Take these four steps to create competitive advantage from new end user computing technologies
I'm telling you this story as an end user computing professional because I want to illustrate how critically important it is to do four things, as you look at the influx of new devices and the software that runs on them.
- Recognise that new devices and applications can represent competitive advantage. Understand the uses that people have for them and when you find something truly compelling to them, find a way to embrace and expand its use to others. Freedom to use new tools unleashes creative problem solving.
- Look for one or two game changers like Excel in the latest crop of desktop and mobile apps. Look for the Ardbeg Provenance in the rough.
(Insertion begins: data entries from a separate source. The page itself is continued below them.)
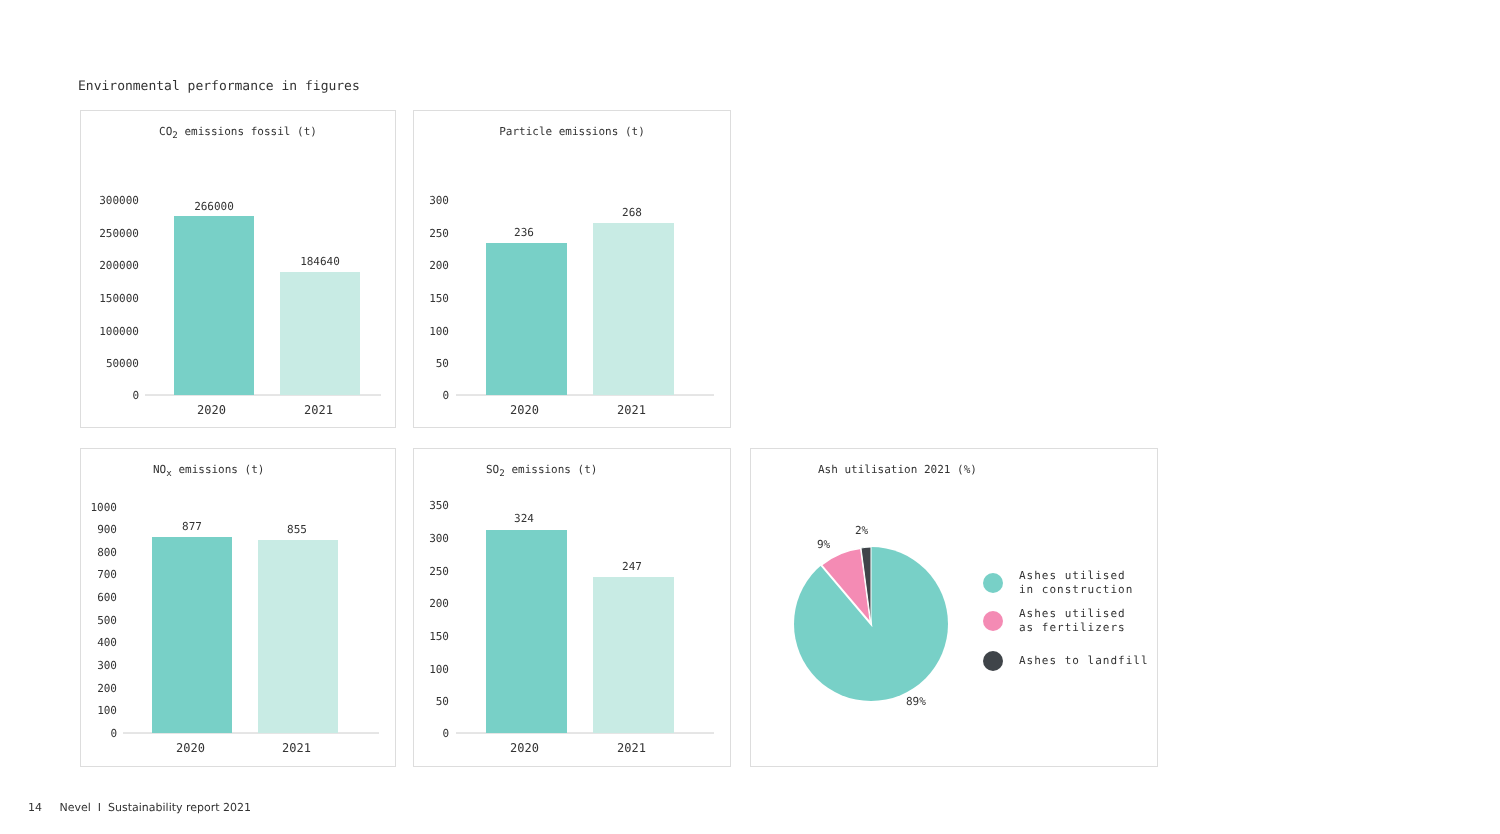Environmental performance in figures
CO<sub>2</sub> emissions fossil (t)
300000
250000
200000
150000
100000
50000
0
266000
184640
2020 2021
Particle emissions (t)
300
250
200
150
100
50
0
236
268
2020 2021
NO<sub>x</sub> emissions (t)
1000
900
800
700
600
500
400
300
200
100
0
877
855
2020 2021
SO<sub>2</sub> emissions (t)
350
300
250
200
150
100
50
0
324
247
2020 2021
Ash utilisation 2021 (%)
9%
2%
89%
Ashes utilised
in construction
Ashes utilised
as fertilizers
Ashes to landfill
14 Nevel I Sustainability report 2021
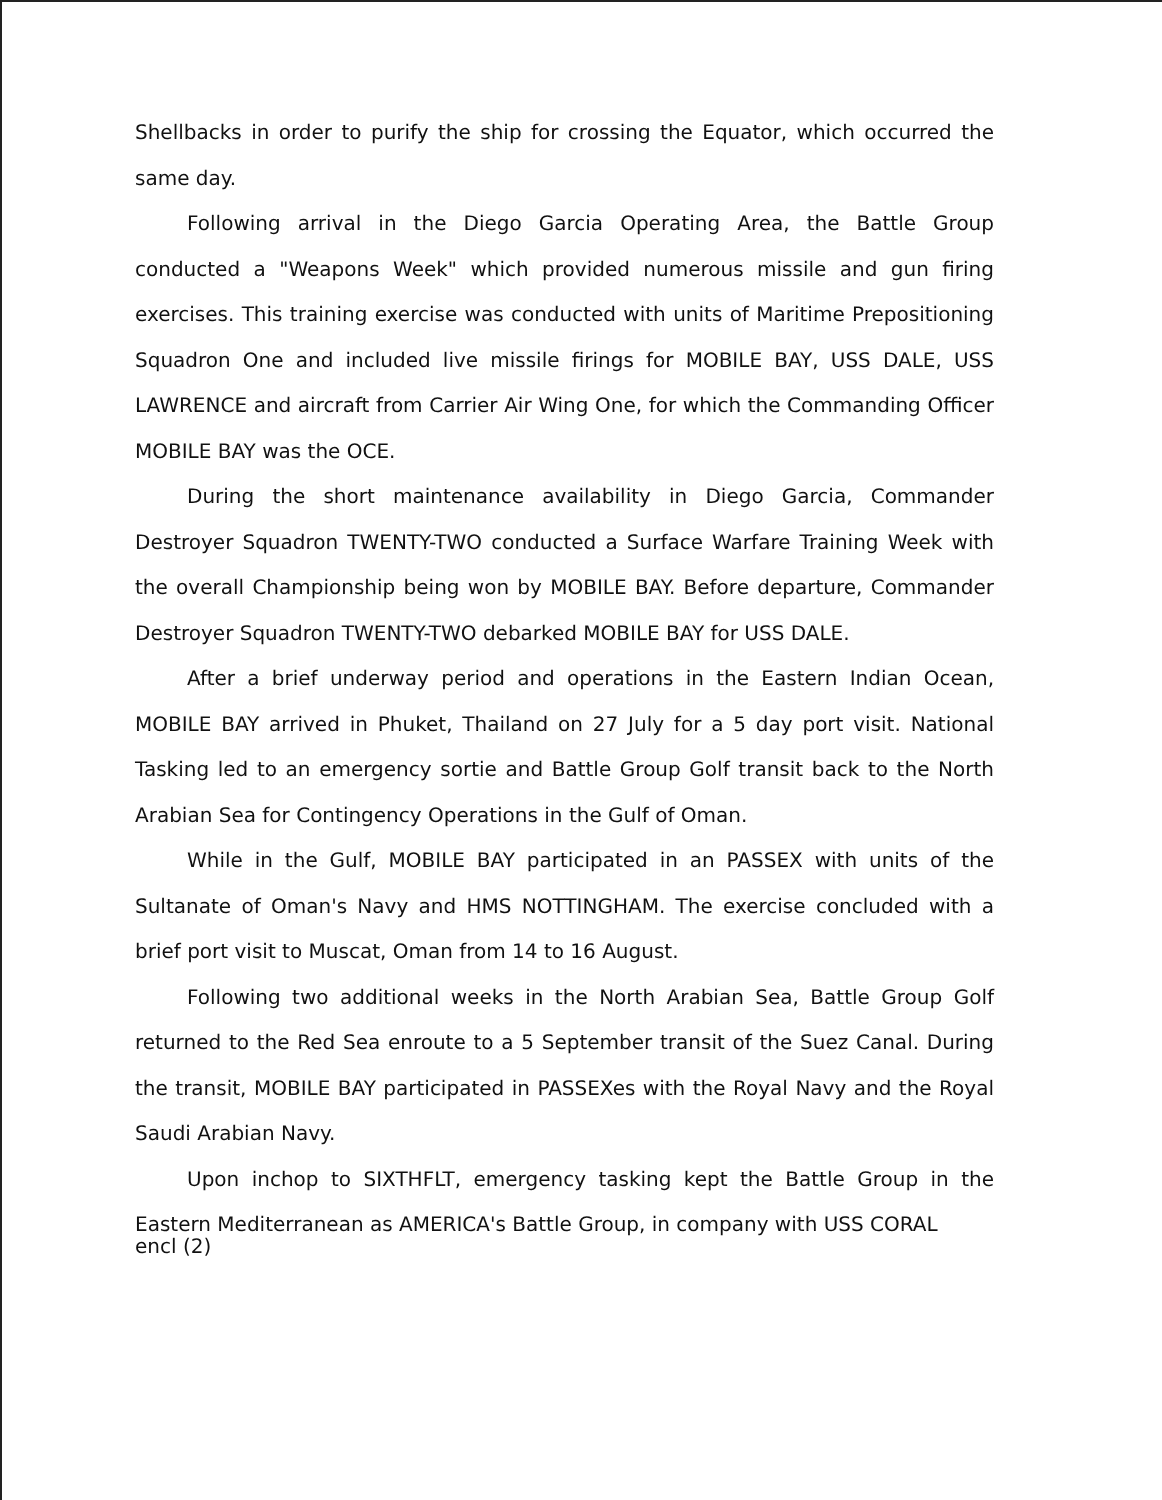Shellbacks in order to purify the ship for crossing the Equator, which occurred the same day.
Following arrival in the Diego Garcia Operating Area, the Battle Group conducted a "Weapons Week" which provided numerous missile and gun firing exercises. This training exercise was conducted with units of Maritime Prepositioning Squadron One and included live missile firings for MOBILE BAY, USS DALE, USS LAWRENCE and aircraft from Carrier Air Wing One, for which the Commanding Officer MOBILE BAY was the OCE.
During the short maintenance availability in Diego Garcia, Commander Destroyer Squadron TWENTY-TWO conducted a Surface Warfare Training Week with the overall Championship being won by MOBILE BAY. Before departure, Commander Destroyer Squadron TWENTY-TWO debarked MOBILE BAY for USS DALE.
After a brief underway period and operations in the Eastern Indian Ocean, MOBILE BAY arrived in Phuket, Thailand on 27 July for a 5 day port visit. National Tasking led to an emergency sortie and Battle Group Golf transit back to the North Arabian Sea for Contingency Operations in the Gulf of Oman.
While in the Gulf, MOBILE BAY participated in an PASSEX with units of the Sultanate of Oman's Navy and HMS NOTTINGHAM. The exercise concluded with a brief port visit to Muscat, Oman from 14 to 16 August.
Following two additional weeks in the North Arabian Sea, Battle Group Golf returned to the Red Sea enroute to a 5 September transit of the Suez Canal. During the transit, MOBILE BAY participated in PASSEXes with the Royal Navy and the Royal Saudi Arabian Navy.
Upon inchop to SIXTHFLT, emergency tasking kept the Battle Group in the Eastern Mediterranean as AMERICA's Battle Group, in company with USS CORAL
encl (2)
These days, OmniFocus on the Mac is a game changer for me because my biggest challenge is no longer steering oil drilling bits, but rather time management and reducing the stress of keeping a lot of balls in the air.
- Watch carefully for lessons in the way the most advanced users have adapted your environment to use new technologies. Think more about how you can unlock this for others, and less about controlling and suppressing it, for fear it will create more work for you. What if my company had forbidden the use of PCs at the wellsite for fear of having to support them?
- Collect your observations and the wisest words and methods you learn from your end users. Use it to form the backdrop of the business case you present to IT leaders to ask for money.